One year ago, my sister was having a birthday party for her son, he was turning three. Erik had just picked up Sadie the night before from my mom's house - that's where she was staying while I was home on bedrest.
I was so excited to see Sadie and even more excited for a long holiday weekend together. The days sitting here by myself were really starting to get to me. I was trying so hard to stay positive even though I knew something was just not right.
My sister had called to try and convince me to come along with Erik and Sadie to the birthday party. I wanted to go, so badly. But I was on strict orders from the doctor to stay put. My sister even offered to make up a place on the couch for me in her den, and bring me food or whatever I needed as the party went on - but, I didn't want to be stuck in the house, on a beautiful day with everyone feeling sorry for me. Alone, yet still surrounded by everyone. So, Erik headed off with Sadie to the party without me.

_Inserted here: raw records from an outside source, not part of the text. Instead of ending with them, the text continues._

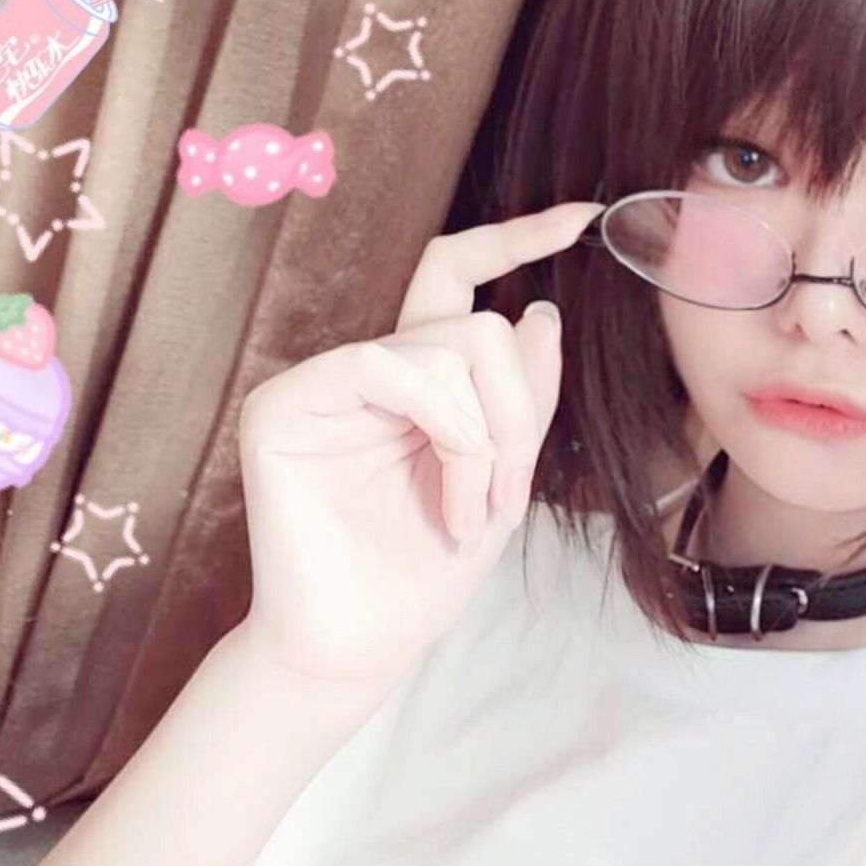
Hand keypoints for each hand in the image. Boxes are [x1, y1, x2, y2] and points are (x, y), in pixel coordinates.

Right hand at [233, 200, 600, 686]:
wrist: (361, 649)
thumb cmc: (423, 578)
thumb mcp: (502, 485)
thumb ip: (521, 402)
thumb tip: (541, 312)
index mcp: (418, 382)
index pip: (457, 281)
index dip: (515, 240)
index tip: (583, 217)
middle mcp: (369, 371)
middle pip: (473, 324)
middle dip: (516, 409)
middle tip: (509, 492)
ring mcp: (323, 384)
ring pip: (441, 345)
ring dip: (483, 439)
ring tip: (473, 513)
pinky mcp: (283, 405)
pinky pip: (382, 363)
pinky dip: (441, 430)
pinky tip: (448, 498)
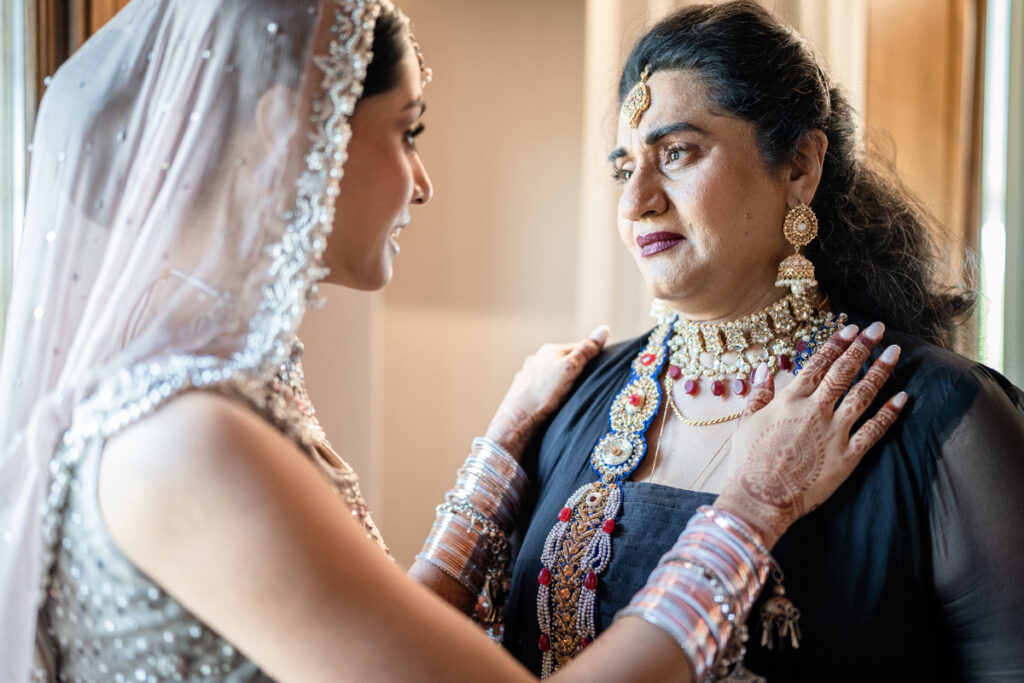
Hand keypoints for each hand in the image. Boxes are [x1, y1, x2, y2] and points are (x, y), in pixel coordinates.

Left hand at [484, 326, 609, 457]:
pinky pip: (542, 389)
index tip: (601, 367)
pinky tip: (553, 403)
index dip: (590, 356)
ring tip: (570, 395)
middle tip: (587, 384)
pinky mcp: (523, 392)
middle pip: (562, 361)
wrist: (517, 420)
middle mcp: (536, 360)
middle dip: (574, 370)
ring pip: (551, 375)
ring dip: (561, 382)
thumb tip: (603, 329)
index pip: (576, 347)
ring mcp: (528, 376)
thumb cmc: (543, 394)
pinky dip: (549, 393)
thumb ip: (586, 350)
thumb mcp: (570, 369)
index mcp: (548, 351)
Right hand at [715, 321, 905, 546]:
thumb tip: (764, 368)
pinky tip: (902, 397)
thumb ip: (759, 394)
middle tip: (878, 329)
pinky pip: (874, 431)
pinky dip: (889, 413)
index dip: (836, 344)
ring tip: (894, 353)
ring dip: (880, 371)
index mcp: (791, 400)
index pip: (818, 364)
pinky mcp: (847, 457)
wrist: (760, 498)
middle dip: (862, 348)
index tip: (850, 328)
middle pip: (843, 372)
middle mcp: (816, 411)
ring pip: (862, 395)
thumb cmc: (748, 461)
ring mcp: (834, 433)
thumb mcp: (746, 422)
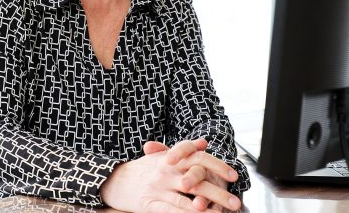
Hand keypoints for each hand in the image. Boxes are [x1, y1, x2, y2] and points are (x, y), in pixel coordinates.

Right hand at [100, 139, 240, 212]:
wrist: (113, 180)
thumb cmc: (142, 169)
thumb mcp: (162, 156)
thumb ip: (184, 150)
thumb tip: (204, 142)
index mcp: (170, 157)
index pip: (198, 158)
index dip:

While I sat at home by myself I couldn't help but notice that something wasn't right with Sawyer. He was making his kick counts (10 within an hour) but the thing is, he wasn't exactly kicking. He was barely moving. Just enough for me to notice, but not enough to make me feel that he was okay.
We had known that my fluid was very low for the past month. I tried to relate that to the reason why he wasn't moving the way I felt he should be. But something in my heart kept telling my head to worry. And that's what I did.
I called over to the party and talked with my sister - crying between sentences, overwhelmed with dread. She said I shouldn't worry, and to call the doctor just in case.
Then, I called my sister-in-law who is a NICU nurse and explained to her how I felt. She has this very gentle way with words, and highly suggested I just go ahead and call the hospital. I needed that encouragement. I needed to know that what I was feeling made sense in some way.
By the time Erik came home and put Sadie to bed a few hours later, we were on our way to the University of Chicago. When I arrived, the standard tests were done. NST, BPP and everything checked out perfectly. The resident who took care of us that stormy late-spring night, reassured me that coming in wasn't a mistake. That she'd rather see us here and be wrong, than stay home and be right.
Two days later - she delivered our son, limp and gray, after my placenta abrupted.